The Ocean Race 2021-22 (formerly The Volvo Ocean Race) will be raced in two classes of boats: the high-performance, foiling, IMOCA 60 class and the one-design VO65 class which has been used for the last two editions of the race. Entries in the IMOCA 60 class will compete for The Ocean Race trophy, while those racing the VO65s will chase the Ocean Challenge Trophy.
Ten Stopovers for 14th Edition:
• Alicante, Spain: This historic Mediterranean port will host the start for the fifth consecutive edition in the autumn of 2021.
• Cabo Verde: More accustomed to having offshore teams sail by, or stop for repair, this archipelago of ten volcanic islands in the central Atlantic Ocean will become just the second African venue the race has ever visited and the first West African nation to host the event. Details.
• Cape Town, South Africa: Located on the shore of Table Bay, Cape Town, as the oldest urban area in South Africa, was developed by the United East India Company (VOC) as a supply station for Dutch ships sailing to East Africa, India, and the Far East. Located at latitude 33.55° S, it’s approximately the same as Sydney and Buenos Aires and equivalent to Casablanca and Los Angeles in the northern hemisphere. Details.
• Shenzhen, China: Located in the southeast, the city is a modern metropolis that links Hong Kong to China’s mainland. It’s known for its shopping destinations and features contemporary buildings, such as the 600m-tall skyscraper Ping An International Finance Centre, and a number of amusement parks. The city is a leading global technology hub and was one of the fastest-growing cities in the world in the 1990s and the 2000s. Details.
• Auckland, New Zealand: European, Polynesian, Asian, and strong Maori heritages give Auckland its distinctive culture. Located in the North Island of New Zealand, it is the most populous urban area in the country with an urban population of around 1,570,100. Details.

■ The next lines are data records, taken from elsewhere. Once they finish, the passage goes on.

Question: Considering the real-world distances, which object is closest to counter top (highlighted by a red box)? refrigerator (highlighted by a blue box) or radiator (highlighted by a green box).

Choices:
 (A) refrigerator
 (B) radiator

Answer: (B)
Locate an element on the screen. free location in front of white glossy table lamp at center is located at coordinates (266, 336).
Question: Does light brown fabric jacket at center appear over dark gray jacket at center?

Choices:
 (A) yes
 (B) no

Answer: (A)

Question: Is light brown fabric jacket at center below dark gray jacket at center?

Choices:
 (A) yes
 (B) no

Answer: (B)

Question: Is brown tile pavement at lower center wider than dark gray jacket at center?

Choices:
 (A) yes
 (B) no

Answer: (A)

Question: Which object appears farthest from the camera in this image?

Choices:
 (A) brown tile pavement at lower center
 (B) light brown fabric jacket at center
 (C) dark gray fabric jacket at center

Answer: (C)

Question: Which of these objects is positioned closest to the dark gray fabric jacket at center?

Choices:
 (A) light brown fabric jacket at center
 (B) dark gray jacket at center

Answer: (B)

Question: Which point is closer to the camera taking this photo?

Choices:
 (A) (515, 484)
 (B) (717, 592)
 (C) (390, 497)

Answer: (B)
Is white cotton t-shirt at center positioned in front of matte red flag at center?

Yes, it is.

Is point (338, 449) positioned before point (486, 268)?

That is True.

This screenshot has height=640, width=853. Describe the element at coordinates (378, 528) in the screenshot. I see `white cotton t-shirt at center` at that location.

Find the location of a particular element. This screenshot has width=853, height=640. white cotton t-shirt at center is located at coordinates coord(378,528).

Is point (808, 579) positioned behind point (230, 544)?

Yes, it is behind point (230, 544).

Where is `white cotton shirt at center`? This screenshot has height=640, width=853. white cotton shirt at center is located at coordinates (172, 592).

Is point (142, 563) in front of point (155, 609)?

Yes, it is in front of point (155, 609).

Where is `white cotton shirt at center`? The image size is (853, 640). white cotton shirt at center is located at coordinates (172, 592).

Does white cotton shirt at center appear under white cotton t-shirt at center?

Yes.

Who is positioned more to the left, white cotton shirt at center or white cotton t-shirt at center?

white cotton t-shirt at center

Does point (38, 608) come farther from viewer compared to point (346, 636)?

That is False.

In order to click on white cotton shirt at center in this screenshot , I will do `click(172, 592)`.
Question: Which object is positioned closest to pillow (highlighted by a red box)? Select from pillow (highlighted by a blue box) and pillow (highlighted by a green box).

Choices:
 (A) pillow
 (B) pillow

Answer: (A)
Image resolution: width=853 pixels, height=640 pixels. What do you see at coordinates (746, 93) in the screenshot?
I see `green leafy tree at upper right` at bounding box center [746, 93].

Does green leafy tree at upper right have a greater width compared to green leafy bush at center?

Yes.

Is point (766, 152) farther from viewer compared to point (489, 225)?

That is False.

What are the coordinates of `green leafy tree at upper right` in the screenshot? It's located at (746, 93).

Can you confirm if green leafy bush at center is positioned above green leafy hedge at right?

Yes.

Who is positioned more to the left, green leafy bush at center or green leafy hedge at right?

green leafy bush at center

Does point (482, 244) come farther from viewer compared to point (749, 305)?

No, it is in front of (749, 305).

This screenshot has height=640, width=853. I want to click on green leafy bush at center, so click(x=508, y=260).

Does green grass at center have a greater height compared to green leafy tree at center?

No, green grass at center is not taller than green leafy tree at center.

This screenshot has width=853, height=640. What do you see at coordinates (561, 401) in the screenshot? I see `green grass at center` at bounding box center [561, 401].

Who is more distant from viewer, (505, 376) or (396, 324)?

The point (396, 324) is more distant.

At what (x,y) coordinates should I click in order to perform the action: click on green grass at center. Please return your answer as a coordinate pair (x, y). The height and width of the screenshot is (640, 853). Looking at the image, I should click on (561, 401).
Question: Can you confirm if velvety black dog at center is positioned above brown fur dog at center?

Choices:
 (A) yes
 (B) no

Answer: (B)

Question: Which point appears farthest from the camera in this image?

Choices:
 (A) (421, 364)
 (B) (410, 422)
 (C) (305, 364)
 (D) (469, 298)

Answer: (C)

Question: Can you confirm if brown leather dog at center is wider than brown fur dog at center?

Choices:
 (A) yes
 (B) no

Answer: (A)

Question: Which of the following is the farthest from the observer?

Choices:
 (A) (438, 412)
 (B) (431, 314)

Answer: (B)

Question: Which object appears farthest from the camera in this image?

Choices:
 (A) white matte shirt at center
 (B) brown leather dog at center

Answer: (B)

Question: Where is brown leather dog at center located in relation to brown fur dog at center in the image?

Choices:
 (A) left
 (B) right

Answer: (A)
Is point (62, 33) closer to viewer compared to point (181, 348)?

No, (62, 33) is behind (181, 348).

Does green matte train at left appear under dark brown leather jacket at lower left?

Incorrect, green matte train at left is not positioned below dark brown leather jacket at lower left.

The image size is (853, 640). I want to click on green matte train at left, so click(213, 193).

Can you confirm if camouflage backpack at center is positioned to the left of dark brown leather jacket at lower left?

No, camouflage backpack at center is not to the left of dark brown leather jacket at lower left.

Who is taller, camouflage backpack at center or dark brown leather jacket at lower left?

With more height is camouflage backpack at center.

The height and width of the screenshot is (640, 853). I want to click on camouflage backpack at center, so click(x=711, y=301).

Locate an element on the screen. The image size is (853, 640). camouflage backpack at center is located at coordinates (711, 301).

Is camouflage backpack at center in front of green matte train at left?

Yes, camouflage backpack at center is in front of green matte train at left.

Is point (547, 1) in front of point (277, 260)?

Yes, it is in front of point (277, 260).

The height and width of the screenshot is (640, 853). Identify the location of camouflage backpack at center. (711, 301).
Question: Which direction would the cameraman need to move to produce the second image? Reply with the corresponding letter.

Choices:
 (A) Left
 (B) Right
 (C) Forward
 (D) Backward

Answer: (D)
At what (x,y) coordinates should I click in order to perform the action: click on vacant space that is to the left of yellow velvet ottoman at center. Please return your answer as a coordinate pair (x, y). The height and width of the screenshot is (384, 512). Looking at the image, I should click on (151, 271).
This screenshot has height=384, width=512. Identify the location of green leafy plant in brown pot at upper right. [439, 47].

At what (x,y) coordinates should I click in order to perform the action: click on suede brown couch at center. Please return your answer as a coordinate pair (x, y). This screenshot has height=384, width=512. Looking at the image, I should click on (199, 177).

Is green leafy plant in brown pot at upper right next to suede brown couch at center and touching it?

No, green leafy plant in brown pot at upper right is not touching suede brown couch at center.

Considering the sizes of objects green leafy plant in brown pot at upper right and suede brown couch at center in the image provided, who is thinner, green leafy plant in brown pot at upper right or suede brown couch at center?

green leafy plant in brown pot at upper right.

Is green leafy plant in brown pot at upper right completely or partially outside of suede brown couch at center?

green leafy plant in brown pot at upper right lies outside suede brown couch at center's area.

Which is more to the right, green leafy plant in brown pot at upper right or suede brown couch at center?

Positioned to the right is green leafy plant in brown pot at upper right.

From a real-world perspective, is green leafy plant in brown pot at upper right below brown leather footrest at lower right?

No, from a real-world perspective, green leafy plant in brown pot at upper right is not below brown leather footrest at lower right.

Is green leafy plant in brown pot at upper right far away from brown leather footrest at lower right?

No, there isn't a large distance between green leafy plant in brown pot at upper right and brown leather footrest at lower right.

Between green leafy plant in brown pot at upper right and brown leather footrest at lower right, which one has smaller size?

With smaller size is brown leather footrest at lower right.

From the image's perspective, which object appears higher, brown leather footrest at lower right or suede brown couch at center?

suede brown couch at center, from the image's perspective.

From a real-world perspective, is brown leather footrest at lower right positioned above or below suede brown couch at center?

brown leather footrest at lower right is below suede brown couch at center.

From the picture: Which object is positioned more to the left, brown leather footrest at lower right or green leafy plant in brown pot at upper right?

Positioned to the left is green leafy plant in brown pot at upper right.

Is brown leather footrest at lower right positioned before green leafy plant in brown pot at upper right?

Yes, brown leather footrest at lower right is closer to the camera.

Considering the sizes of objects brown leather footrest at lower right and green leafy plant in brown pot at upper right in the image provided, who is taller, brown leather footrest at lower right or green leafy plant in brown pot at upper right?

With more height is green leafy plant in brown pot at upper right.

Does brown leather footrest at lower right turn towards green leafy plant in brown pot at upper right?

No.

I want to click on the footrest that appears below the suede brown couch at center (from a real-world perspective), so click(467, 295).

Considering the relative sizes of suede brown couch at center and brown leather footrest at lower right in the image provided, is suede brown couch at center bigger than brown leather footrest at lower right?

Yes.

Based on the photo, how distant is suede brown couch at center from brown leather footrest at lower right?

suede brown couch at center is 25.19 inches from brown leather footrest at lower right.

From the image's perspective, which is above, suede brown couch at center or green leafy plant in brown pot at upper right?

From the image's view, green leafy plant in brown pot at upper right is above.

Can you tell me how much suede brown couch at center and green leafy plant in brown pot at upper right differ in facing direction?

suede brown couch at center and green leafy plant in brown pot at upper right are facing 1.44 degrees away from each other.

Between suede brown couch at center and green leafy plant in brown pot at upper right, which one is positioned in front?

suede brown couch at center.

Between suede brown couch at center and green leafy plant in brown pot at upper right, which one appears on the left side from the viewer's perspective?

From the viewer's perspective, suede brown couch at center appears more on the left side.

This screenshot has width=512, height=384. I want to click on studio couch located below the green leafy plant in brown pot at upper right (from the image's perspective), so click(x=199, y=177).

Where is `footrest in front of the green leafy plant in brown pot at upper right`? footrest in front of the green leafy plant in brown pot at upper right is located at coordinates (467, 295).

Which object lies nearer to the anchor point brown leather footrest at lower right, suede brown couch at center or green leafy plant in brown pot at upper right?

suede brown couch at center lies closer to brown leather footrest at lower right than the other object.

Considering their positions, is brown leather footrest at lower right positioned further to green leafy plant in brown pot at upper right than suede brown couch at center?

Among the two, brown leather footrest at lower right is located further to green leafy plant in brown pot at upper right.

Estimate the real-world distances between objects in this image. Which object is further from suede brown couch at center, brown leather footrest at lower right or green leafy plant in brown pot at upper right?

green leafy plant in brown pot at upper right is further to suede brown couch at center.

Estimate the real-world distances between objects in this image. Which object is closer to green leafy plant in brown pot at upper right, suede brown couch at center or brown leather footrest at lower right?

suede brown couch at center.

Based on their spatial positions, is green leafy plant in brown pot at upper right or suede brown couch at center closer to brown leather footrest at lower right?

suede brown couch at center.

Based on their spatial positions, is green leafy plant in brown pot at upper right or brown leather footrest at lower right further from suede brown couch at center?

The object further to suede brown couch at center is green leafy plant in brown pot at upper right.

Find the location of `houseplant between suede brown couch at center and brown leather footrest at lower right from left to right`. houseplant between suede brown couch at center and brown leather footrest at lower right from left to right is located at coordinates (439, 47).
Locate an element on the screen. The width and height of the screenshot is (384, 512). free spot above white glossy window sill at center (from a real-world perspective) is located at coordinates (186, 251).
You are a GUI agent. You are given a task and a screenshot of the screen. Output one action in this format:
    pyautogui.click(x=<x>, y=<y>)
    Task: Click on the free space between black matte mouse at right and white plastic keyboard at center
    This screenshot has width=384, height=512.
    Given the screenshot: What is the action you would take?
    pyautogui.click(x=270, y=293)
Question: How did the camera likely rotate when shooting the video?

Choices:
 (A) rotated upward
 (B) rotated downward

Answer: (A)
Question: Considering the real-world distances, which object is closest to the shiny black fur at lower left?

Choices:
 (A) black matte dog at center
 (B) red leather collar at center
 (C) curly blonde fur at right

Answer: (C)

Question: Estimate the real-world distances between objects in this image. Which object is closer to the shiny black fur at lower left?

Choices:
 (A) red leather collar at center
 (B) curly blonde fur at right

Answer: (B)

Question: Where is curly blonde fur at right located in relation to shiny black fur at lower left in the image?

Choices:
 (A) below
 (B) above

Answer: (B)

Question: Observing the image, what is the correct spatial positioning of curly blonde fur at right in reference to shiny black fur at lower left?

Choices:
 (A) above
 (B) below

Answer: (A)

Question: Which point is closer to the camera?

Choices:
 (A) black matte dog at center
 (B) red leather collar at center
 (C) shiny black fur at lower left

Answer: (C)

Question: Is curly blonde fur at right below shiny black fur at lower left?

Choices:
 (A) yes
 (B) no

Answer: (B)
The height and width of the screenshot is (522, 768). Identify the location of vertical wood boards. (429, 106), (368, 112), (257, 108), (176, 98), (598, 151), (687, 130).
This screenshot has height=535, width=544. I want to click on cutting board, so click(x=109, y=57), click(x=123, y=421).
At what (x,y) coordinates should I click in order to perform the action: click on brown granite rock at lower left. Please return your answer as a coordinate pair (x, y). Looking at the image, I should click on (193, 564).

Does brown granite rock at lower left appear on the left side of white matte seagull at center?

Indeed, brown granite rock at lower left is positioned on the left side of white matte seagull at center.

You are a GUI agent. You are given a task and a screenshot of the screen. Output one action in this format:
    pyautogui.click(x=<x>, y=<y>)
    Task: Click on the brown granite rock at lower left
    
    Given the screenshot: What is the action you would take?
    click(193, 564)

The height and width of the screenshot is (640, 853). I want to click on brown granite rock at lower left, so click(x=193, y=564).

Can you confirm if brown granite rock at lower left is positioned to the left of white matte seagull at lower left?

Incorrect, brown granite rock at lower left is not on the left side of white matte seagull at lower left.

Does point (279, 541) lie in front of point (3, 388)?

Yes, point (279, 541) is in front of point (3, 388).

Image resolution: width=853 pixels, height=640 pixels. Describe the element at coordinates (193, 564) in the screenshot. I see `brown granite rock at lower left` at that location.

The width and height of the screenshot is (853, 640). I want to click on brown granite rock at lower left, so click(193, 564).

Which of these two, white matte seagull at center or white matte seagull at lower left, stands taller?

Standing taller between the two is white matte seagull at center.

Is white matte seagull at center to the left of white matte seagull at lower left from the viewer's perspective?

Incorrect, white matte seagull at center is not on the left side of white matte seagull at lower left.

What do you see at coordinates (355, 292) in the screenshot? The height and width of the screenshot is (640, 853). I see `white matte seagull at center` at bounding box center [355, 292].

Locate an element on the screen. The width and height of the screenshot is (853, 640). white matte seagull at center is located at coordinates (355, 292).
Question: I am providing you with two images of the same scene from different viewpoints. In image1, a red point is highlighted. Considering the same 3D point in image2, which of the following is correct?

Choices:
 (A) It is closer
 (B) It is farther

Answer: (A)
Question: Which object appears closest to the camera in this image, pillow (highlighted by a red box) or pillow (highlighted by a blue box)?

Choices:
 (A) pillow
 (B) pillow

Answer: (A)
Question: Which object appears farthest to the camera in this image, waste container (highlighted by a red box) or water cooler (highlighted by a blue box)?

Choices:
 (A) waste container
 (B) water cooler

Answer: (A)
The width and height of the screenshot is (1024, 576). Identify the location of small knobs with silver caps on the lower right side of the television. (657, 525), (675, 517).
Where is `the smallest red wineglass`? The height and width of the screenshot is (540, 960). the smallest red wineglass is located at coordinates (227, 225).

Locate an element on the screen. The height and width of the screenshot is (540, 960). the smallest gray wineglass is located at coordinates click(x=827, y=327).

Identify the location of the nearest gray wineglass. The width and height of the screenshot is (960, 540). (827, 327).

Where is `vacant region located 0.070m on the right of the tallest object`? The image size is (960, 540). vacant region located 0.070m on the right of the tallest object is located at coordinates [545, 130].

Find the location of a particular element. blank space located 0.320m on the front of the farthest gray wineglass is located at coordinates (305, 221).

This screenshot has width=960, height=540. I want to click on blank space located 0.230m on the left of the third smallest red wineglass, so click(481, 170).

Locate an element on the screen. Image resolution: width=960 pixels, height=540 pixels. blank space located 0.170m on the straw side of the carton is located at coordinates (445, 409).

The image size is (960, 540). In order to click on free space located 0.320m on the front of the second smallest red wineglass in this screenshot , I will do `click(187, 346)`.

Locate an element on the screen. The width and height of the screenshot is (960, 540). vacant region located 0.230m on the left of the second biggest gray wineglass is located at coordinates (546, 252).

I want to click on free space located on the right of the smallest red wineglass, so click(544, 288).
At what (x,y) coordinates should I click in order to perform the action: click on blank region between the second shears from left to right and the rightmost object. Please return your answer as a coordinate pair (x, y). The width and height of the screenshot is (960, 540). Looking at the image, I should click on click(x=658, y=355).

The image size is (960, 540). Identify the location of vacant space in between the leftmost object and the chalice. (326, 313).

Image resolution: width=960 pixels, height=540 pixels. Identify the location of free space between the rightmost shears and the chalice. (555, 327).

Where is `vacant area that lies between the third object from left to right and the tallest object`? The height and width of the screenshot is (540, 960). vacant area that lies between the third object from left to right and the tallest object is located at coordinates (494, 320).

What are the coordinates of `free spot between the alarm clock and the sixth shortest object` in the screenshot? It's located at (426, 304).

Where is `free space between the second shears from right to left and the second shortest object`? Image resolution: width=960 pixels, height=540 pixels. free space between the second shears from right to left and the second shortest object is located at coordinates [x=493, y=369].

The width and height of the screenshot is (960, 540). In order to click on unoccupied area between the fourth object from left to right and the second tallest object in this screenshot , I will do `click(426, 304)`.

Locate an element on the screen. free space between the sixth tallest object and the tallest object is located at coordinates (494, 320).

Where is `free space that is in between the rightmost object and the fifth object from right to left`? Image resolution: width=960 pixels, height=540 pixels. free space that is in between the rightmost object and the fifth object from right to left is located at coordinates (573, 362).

• Itajaí, Brazil: To the south of Rio de Janeiro, Itajaí was founded in the mid-19th century by German and Italian colonists, and is now the commercial centre and Atlantic port for an agricultural region drained by the Itajaí River and its tributaries. Details.
• Newport, USA: Located on Aquidneck Island, Newport is 74 miles south of Boston and 180 miles northeast of New York City. It is known as a New England summer resort and is famous for its historic mansions and its rich sailing history. It was the location of every challenge to the America’s Cup between 1930 and 1983. It is also the home of Naval Station Newport, which houses the United States Naval War College, the Naval Undersea Warfare Center, and an important Navy training center. This is the third consecutive edition of the race to stop in Newport. Details.
• Aarhus, Denmark: The course comes to the east coast of the Jutland peninsula during the spring of 2022, following a popular ‘Fly-By’ of the city during the final leg of the 2017-18 edition of the Race. Details.
• The Hague, Netherlands: This city along the North Sea coast will welcome the race for a third consecutive time, first coming as a ‘pitstop’ on the final leg of the 2014-15 edition and as the final finish port for the 2017-18 race. Details.
• Genoa, Italy: As the birthplace of Christopher Columbus, this first-time race host is Italy’s largest sea port yet remains full of grandeur as the gateway to the Riviera while offering weighty architectural heritage. Details.